Given a log file containing several lines of white space delimited entries like this:

[Sat Oct 24 08:12:37 2009] [error] GET /url1 HTTP/1.1]: Requested URI does not exist
[Sat Oct 24 08:12:37 2009] [error] GET /url2 HTTP/1.0]: Requested URI does not exist
[Sat Oct 24 08:12:37 2009] [error] GET /url1 HTTP/1.1]: Requested URI does not exist
[Sat Oct 24 12:12:37 2009] [error] GET /url1 HTTP/1.1]: Requested URI does not exist

filter lines that match the string " 08:", extract the 6th, 7th and 8th words from that line, group all lines that have the the same resulting string, do a count on them and sort the result in descending order of counts and print it out. So in the example above we'd end up with an output like this:

("GET /url1 HTTP/1.1]:", 2)
("GET /url2 HTTP/1.0]:", 1)

Seems pretty straightforward, so I wrote a simple perl script to achieve this task (see the bottom of this email).

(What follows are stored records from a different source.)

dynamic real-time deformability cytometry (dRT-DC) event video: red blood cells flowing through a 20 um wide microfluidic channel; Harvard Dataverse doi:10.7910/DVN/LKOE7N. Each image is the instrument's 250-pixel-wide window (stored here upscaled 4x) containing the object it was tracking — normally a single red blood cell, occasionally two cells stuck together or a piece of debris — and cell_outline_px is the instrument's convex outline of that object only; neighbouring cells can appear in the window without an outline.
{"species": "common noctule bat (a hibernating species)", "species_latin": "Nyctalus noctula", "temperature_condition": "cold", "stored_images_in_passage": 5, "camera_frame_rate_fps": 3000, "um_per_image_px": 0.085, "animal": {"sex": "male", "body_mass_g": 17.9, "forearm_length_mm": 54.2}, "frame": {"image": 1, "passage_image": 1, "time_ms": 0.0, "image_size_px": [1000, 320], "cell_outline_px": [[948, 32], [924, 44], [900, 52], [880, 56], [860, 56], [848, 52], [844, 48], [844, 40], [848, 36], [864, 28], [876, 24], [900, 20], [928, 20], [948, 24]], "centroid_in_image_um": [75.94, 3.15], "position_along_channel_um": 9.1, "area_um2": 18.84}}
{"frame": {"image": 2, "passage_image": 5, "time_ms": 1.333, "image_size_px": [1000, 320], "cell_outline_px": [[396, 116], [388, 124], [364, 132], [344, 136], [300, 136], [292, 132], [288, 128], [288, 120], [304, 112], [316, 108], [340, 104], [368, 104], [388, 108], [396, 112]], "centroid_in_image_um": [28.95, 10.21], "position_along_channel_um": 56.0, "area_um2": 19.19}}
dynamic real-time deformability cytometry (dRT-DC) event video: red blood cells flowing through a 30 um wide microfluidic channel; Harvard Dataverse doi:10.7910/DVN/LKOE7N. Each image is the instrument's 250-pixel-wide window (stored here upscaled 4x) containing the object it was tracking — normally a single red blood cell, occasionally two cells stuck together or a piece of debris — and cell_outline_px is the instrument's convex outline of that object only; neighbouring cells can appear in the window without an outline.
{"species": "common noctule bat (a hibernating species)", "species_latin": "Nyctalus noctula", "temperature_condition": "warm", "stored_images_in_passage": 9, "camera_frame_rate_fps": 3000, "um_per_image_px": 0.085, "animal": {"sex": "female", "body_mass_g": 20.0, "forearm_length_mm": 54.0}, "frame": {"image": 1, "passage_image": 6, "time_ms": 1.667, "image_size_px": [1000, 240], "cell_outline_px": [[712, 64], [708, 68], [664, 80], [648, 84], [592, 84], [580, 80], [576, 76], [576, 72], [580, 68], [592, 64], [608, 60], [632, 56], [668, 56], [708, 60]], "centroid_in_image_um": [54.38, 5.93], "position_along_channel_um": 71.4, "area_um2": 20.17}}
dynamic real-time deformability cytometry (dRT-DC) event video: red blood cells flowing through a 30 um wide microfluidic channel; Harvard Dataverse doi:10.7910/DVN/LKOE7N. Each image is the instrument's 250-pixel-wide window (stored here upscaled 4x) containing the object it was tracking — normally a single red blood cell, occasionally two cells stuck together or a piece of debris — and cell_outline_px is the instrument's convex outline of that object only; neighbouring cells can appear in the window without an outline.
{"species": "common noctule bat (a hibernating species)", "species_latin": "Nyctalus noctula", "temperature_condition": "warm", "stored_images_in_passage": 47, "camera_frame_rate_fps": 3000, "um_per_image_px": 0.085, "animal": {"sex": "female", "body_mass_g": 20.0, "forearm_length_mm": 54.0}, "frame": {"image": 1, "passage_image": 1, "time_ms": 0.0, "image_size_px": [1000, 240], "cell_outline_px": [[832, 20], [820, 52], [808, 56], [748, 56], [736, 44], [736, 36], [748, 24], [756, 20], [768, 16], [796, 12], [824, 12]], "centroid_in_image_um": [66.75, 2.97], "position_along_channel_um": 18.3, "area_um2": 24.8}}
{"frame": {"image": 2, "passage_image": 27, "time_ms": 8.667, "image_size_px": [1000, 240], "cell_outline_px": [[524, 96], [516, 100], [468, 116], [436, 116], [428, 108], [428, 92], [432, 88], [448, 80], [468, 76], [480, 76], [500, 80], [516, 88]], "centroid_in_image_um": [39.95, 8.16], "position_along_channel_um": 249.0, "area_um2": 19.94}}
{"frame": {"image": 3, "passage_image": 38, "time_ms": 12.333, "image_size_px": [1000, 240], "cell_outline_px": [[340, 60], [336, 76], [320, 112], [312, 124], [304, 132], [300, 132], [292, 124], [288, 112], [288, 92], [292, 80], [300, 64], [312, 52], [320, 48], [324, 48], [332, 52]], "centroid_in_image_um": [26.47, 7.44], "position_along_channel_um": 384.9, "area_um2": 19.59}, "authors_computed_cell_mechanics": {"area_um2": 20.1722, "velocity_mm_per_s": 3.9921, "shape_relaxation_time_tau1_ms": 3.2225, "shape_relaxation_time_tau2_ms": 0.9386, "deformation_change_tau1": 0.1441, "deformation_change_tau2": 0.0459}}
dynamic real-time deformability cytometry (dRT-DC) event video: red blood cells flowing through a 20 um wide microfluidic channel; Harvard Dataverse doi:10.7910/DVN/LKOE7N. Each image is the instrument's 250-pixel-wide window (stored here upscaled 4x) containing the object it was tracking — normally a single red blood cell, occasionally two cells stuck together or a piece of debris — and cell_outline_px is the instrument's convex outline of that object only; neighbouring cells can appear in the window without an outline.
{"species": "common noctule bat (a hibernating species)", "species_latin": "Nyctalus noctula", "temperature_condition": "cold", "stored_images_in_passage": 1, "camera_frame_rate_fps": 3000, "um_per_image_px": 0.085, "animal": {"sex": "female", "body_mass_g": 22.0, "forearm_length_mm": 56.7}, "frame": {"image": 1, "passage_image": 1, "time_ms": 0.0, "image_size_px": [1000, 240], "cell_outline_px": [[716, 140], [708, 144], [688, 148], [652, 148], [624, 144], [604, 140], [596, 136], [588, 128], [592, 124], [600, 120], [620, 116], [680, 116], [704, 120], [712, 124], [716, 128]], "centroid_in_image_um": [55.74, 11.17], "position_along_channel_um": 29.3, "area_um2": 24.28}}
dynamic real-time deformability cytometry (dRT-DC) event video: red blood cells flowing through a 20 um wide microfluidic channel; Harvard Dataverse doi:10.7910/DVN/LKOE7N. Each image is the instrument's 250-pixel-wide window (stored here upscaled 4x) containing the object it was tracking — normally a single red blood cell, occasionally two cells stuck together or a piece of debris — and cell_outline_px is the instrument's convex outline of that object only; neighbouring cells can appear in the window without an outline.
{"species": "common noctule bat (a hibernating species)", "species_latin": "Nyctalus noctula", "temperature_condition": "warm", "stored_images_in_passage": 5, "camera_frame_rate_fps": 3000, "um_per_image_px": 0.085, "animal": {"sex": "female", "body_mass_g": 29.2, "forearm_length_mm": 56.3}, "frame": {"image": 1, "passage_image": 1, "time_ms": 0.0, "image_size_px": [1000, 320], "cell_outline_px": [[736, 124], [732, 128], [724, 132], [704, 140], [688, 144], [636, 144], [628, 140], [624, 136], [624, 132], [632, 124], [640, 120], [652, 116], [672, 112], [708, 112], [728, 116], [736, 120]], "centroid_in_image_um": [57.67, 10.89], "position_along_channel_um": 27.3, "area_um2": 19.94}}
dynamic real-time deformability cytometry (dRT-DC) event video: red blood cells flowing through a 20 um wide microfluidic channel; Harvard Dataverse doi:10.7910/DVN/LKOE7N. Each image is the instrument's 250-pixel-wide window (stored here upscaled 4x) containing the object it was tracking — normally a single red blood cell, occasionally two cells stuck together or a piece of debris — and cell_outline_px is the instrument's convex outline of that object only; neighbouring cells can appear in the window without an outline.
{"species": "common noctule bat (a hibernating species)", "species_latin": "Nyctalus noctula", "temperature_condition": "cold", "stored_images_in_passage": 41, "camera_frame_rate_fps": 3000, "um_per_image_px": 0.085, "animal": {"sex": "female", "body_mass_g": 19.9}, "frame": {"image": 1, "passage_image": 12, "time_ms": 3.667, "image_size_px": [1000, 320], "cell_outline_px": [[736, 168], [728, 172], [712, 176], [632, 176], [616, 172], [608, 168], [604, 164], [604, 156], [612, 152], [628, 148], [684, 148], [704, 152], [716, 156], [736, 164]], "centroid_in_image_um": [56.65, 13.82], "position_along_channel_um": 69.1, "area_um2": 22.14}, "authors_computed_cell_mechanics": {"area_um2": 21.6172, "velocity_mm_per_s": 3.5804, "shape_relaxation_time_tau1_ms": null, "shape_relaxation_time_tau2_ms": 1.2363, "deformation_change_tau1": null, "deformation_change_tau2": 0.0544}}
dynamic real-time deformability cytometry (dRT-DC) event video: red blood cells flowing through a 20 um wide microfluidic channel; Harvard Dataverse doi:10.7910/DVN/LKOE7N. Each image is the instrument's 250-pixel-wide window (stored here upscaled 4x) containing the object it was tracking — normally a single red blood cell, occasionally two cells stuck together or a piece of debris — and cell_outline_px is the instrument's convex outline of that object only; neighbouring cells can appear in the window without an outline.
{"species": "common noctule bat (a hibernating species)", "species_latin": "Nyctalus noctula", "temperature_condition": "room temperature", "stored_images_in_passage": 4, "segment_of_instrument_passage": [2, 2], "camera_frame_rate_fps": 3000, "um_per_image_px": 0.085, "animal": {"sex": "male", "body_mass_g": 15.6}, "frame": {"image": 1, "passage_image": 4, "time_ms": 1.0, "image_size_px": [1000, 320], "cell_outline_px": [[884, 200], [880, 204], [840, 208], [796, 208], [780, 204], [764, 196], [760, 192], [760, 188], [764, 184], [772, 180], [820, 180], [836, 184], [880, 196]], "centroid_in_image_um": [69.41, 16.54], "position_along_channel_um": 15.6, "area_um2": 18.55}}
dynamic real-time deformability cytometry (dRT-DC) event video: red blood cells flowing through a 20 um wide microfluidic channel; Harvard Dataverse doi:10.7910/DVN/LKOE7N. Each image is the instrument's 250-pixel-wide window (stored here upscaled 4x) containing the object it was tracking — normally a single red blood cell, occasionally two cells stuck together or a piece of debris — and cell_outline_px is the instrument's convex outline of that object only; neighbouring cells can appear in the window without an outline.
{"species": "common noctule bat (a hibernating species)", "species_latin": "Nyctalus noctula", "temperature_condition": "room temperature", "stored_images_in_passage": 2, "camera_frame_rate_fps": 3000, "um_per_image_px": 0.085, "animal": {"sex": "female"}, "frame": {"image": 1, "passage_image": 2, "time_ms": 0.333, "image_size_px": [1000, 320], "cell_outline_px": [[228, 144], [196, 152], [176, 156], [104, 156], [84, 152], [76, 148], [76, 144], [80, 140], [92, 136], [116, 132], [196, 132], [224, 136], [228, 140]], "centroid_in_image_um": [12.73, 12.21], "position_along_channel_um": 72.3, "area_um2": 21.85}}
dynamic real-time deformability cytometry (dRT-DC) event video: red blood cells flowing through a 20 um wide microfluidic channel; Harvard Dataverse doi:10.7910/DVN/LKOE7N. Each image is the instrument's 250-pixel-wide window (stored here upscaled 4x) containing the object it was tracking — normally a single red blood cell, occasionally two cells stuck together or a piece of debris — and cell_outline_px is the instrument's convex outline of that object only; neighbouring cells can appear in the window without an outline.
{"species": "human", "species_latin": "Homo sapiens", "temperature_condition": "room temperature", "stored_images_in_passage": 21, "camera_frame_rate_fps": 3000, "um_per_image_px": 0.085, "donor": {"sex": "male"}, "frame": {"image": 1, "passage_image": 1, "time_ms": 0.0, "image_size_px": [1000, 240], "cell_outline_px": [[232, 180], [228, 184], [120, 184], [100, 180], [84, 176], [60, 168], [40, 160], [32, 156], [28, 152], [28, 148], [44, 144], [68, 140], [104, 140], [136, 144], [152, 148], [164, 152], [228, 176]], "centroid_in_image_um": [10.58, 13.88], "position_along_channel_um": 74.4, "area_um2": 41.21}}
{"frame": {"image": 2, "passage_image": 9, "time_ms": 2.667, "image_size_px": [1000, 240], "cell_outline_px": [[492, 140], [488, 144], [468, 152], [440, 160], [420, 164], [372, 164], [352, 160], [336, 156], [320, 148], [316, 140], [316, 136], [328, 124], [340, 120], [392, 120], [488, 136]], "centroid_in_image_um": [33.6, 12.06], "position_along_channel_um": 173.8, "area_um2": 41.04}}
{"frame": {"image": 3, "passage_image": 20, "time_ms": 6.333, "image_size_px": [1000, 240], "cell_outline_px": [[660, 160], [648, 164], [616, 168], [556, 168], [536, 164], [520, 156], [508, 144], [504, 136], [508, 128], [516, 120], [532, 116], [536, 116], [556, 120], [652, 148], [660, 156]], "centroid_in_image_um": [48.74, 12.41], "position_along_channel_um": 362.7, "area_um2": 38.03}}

The input file is 335 MB in size and contains about 2 million log line entires in it. The perl script does a pretty decent job and finishes in about 3 seconds.

Now the interesting part. I decided to implememt this in Haskell (being my favorite language and all) and ended up with the following code:

--- begin haskell code ---

import Text.Regex.Posix ( (=~) )
import qualified Data.List as List  
import qualified Data.Map as Map
import qualified Data.ByteString.Lazy.Char8 as LB

main = do
  contents <- LB.readFile "log_file"
  putStr . unlines . map ( show . (\(x, y) -> ((LB.unpack x), y)) ) .
    -- create a Map grouping & counting matching tokens and sort based on the counts
    List.sortBy (\(_, x) (_, y) -> y `compare` x) . Map.toList . Map.fromListWith (+) . filtertokens .
    LB.lines $ contents
  where filtertokens = foldr (\x acc -> if (f x) then ((g x) : acc) else acc) []
          -- filter lines starting with " 08:"
          where f = (=~ " 08:") . LB.unpack
                -- extract tokens 6, 7 & 8 and create an association list like so ("GET /url2 HTTP/1.0]:", 1)
                g line = flip (,) 1 . LB.unwords . map (xs !!) $ [6, 7, 8] where xs = LB.words line

--- end haskell code ---

This haskell implementation takes a whopping 27 seconds to complete! About 9 times slower than the perl version! I'm using ghc 6.10.4, compiling with -O2 and even went to the extent of fusing an adjacent map and filter using a foldr like so: map f (filter g) => foldr ( if g x then f x ... ), fusing adjacents maps etc. Still the same result.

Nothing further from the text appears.